* [SOURCE TEXT]:
The concept of a powered exoskeleton has been with us for a long time.
The first known example of "powered armour" appeared in the Lensman series of novels
starting in 1937. This concept of an exoskeleton augmenting a human's
physical abilities was made widely popular through the Starship Troopers novel in 1959. As
electronics and
robotics technology was further developed over the years, the once-science-fiction concept slowly became reality.
Today, numerous high-profile exoskeleton development projects are
found throughout the world; ranging in applications from biomedical
assistive devices such as
the Hybrid Assistive Limb (HAL)
developed by University of Tsukuba in Japan, to
the XOS Exoskeleton developed by Sarcos Raytheon
for the U.S. Defense Advanced Research Projects Agency's need for a military powered exoskeleton.
In addition to from current projects that demonstrate today's technological abilities, the media continues to push boundaries of the imagination out to what future robots and powered exoskeletons can achieve. Some popular examples include Master Chief from the video game series Halo, the Space Marine from the video game StarCraft, as well as Iron Man from the eponymous comic books and movie. All of these examples feature a human with an exoskeleton that augments physical strength; allowing the ability to lift heavy objects and wear protective heavy armour.
Although there are some technical limitations that limit the
applications that a powered exoskeleton can be used, such as finding a suitable power source while
maintaining portability, a main issue that limits the widespread implementation of
powered exoskeletons is the cost. The HAL is expected to reach a mass production cost of
$12,000—$20,000 USD, which is the price of a small to medium-sized car.
Our project is an exploration of feasibility of lower cost powered exoskeleton. It is our hope the affordability will help promote more widespread use of exoskeletons, and allow more people to reap benefits from today's technology.
Today's high cost prevents adoption in many other fields where exoskeleton technology might otherwise be useful: many more medical applications, safety and rescue, industrial and manufacturing, and hobbies are only a few examples. Lower cost will also enable more casual research and experimentation which might allow for previously unimagined uses for the technology to emerge.
We've decided to focus on building a powered leg exoskeleton to demonstrate the feasibility of the concepts we propose for a larger scale exoskeleton.

(Short-answer chart tasks)
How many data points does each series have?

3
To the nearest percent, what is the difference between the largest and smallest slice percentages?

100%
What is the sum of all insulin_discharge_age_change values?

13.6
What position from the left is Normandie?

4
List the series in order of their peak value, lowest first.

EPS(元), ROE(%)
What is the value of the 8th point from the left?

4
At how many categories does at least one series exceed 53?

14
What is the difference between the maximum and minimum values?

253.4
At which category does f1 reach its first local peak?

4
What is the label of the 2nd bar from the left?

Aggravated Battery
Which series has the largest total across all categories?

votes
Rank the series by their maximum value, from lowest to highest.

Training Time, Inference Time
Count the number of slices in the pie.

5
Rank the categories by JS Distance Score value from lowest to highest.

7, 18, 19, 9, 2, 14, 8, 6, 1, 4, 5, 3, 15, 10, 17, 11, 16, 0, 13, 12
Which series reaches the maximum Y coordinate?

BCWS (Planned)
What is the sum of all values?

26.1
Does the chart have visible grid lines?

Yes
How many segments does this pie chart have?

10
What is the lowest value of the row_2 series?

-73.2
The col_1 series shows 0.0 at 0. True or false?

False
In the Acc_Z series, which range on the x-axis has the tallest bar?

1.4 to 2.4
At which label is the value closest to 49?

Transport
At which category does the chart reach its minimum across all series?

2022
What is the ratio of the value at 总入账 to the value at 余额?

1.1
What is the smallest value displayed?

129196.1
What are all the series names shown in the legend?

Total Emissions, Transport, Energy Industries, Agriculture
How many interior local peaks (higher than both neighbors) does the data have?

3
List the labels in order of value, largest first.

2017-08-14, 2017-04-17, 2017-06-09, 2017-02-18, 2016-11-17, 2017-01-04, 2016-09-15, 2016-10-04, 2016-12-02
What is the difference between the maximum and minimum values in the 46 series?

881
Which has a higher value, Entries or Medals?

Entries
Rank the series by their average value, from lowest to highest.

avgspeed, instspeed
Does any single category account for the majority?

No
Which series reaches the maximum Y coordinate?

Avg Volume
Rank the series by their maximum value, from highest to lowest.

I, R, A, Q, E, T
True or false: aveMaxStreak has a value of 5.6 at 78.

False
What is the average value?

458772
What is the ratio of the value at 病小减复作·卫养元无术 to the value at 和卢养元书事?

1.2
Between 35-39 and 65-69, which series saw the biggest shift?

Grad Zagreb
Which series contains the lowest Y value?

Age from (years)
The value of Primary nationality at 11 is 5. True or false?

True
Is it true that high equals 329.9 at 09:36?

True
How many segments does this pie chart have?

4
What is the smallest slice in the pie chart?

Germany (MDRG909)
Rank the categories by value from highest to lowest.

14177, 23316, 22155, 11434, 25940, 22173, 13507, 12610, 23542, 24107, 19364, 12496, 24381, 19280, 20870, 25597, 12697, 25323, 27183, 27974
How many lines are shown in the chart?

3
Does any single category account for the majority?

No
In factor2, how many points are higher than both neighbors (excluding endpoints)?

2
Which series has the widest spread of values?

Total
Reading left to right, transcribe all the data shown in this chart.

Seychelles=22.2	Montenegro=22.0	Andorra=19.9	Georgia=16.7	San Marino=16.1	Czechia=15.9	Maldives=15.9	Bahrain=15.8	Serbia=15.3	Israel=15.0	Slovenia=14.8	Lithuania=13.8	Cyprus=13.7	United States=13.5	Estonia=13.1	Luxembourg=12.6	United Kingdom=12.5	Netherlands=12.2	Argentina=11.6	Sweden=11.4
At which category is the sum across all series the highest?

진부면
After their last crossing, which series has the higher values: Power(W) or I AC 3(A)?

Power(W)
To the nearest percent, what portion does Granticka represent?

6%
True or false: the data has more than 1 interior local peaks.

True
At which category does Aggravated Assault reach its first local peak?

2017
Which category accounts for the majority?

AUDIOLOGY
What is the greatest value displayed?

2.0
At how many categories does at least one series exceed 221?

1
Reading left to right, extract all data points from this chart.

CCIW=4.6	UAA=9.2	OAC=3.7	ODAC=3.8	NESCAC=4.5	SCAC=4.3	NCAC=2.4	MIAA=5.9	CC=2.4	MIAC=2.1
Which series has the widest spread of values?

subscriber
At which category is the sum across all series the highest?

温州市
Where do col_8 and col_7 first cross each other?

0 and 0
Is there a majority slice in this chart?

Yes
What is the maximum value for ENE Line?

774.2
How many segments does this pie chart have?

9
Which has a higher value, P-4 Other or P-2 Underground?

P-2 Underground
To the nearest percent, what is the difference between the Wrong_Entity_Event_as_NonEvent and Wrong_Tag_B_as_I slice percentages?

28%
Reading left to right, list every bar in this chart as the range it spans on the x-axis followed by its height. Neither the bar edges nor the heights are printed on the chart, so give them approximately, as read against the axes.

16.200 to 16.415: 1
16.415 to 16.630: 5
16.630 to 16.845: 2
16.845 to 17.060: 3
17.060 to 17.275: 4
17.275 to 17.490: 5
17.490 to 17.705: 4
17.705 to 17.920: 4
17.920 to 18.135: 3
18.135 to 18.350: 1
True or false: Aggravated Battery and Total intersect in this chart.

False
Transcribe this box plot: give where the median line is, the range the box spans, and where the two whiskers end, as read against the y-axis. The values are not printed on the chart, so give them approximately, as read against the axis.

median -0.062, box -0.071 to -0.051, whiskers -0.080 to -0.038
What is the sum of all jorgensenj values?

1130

* [WHAT IS BEING ASKED]: List every field that the exoskeleton text says is kept from adopting exoskeleton technology by today's high cost. These rows were taken from a different source than the exoskeleton text.

* [RESULT OF THIS EXERCISE]:
- Medical applications
- Safety and rescue
- Industrial and manufacturing
- Hobbies